1. Do dragonflies bite?
Dragonflies do bite, although never maliciously. No, they don’t have teeth, in spite of the fact that they are of the order Odonata, meaning tooth-jawed in Greek. But if you interfere with or threaten them, they may just clamp down on a bit of human flesh with their strong mandibles. It feels like a sharp pinch but they rarely puncture the skin.
2. Water babies.
Dragonflies spend most of their lives under water as nymphs. This can be a little as two months for the smallest of the 5,000 and some members of the species to up to six years for others. In this life stage, they use extendable jaws to capture and eat other insect nymphs and have a spear-like appendage on their heads to help capture vertebrates such as tadpoles and tiny fish. Dragonfly nymphs have gills in their rectums, and they are able to breathe out suddenly to propel themselves forward. Seriously.
When the nymph is ready to become an adult, it climbs up out of the water and begins breathing air instead of water. The outer skin splits behind the head and the adult climbs out of the shell of the nymph. Its wings fill with insect blood, and away it flies.
4. Adult food.
Dragonflies are famous for eating mosquitoes but, while the adults are happy enough to eat mosquitoes, most mosquitoes are active at dusk while dragonflies are most active during the day. Nymphs, however, eat lots of mosquito larvae. Adult dragonflies eat whatever flying insects they can catch, including flies, ants, gnats, bees and even the odd butterfly. They have huge appetites and eat their weight in insects every 30 minutes.
5. Eating on the run.
Or in flight, really. A dragonfly captures its prey in flight with a little basket formed by its legs and brings the prey to its jaws to eat. Because it uses its limbs for holding the food, it cannot alight while it eats — it doesn’t have a leg to stand on!

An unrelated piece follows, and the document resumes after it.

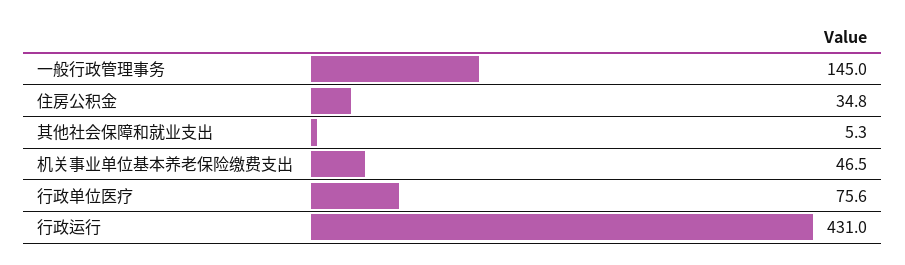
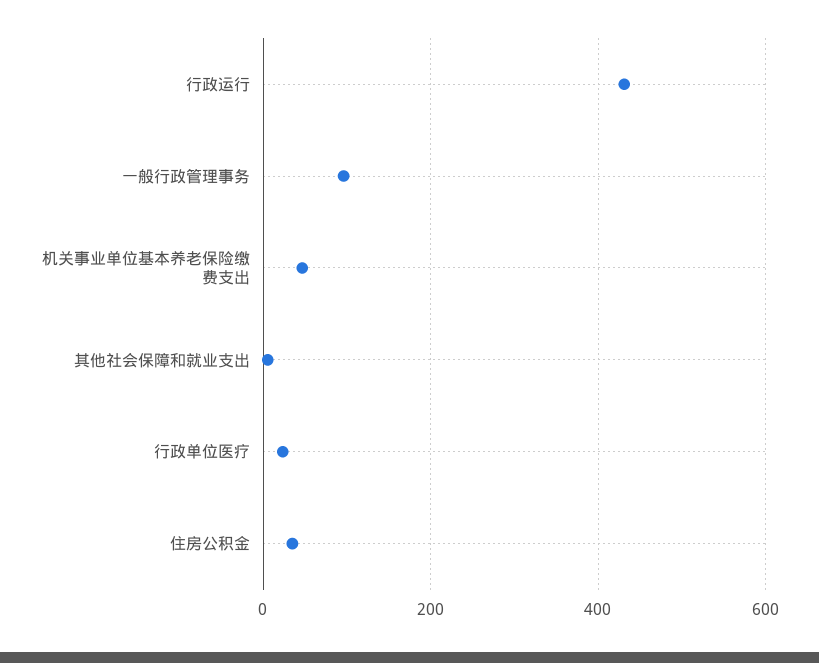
一般行政管理事务: 145 -> 100
行政单位医疗: 75.6 -> 20

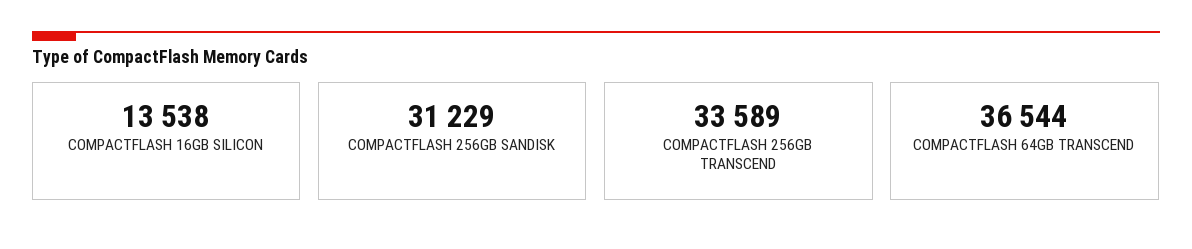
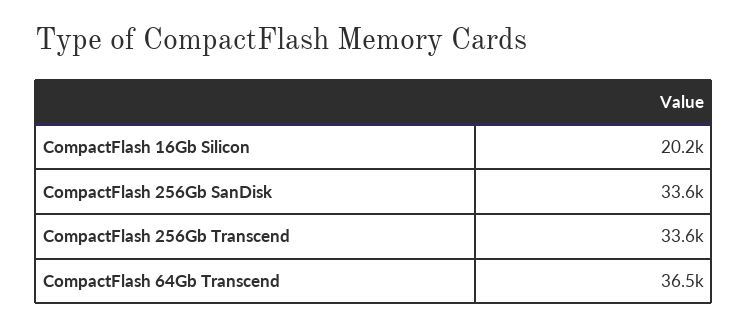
COMPACTFLASH 16GB SILICON: 13538 -> 20200
COMPACTFLASH 256GB SANDISK: 31229 -> 33600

Dragonflies are the helicopters of the insect world. They can move up, down, forward, backward and to either side. They can also hover and glide. And they can achieve high speed, as much as (23 to 34 miles per hour) 38 kilometers per hour, in an instant. (Their average speed is about 10 miles per hour). This gives them superb hunting skills. Although they have six long, strong legs, they are not good walkers!

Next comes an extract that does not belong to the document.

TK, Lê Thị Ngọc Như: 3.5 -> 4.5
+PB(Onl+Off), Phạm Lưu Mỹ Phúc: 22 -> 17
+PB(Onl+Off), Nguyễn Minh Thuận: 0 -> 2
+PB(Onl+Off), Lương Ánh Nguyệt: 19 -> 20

Paired with the flying abilities, dragonflies have 360 degree vision. Their two compound eyes are made up of 30,000 little independent lenses. They do not see the kind of detail we do, but they are incredibly adept at detecting motion. To a dragonfly, a movie might look like a series of still pictures.
8. Heat sensitive.
Dragonflies need to be at least 25 degrees Celsius to fly. When they are too cool, they’ll sit on a rock in the sun to heat up, or shiver wing muscles to generate heat. They can get too hot, though, too, and look for some shade to cool down. Another method some species use to cool down is known as the obelisk position. If you’ve ever seen a dragonfly kind of perched in a handstand, it’s trying to regulate its temperature. In this position, the tail points to the sun, reducing the surface area of the body that is in direct sunlight. Clever, eh?

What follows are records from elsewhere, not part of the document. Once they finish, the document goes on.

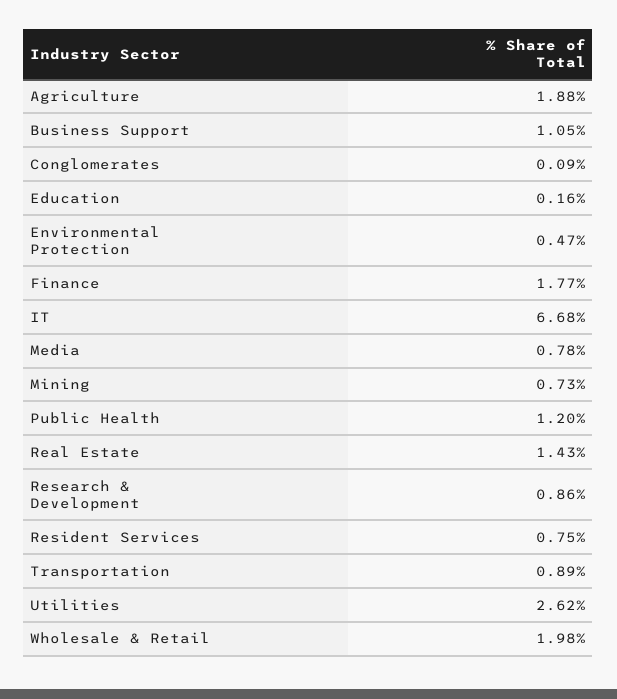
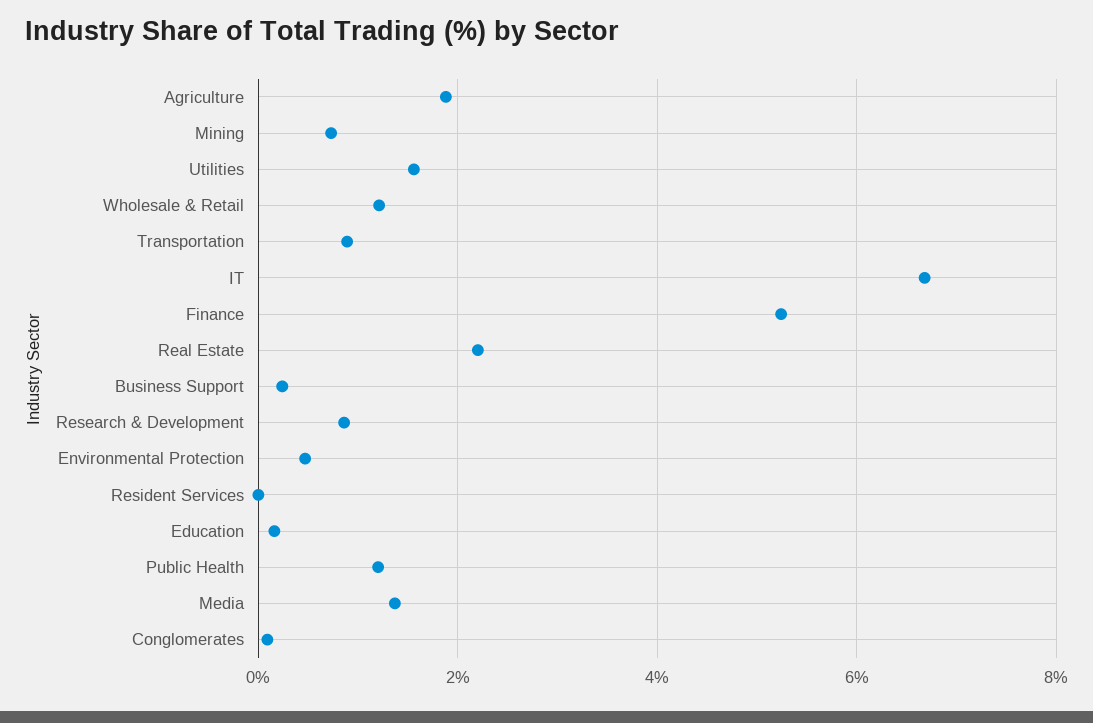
Business Support: 1.05 -> 0.2
Finance: 1.77 -> 5.2
Media: 0.78 -> 1.4
Real Estate: 1.43 -> 2.2
Resident Services: 0.75 -> 0
Utilities: 2.62 -> 1.6
Wholesale & Retail: 1.98 -> 1.2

9. Dragonfly or damselfly?
No, a damselfly is not a lady dragonfly in distress, but a separate insect of the suborder Zygoptera in the order Odonata. Dragonflies at rest hold their wings perpendicular to their bodies. Damselflies fold their wings.
10. Mixed messages.
In European folklore, dragonflies tend to be considered sinister or agents of Satan. In Eastern and Native North American traditions, though, they get much more respect, representing swiftness and victory. Some North American natives also believed that dragonflies were the souls of the dead!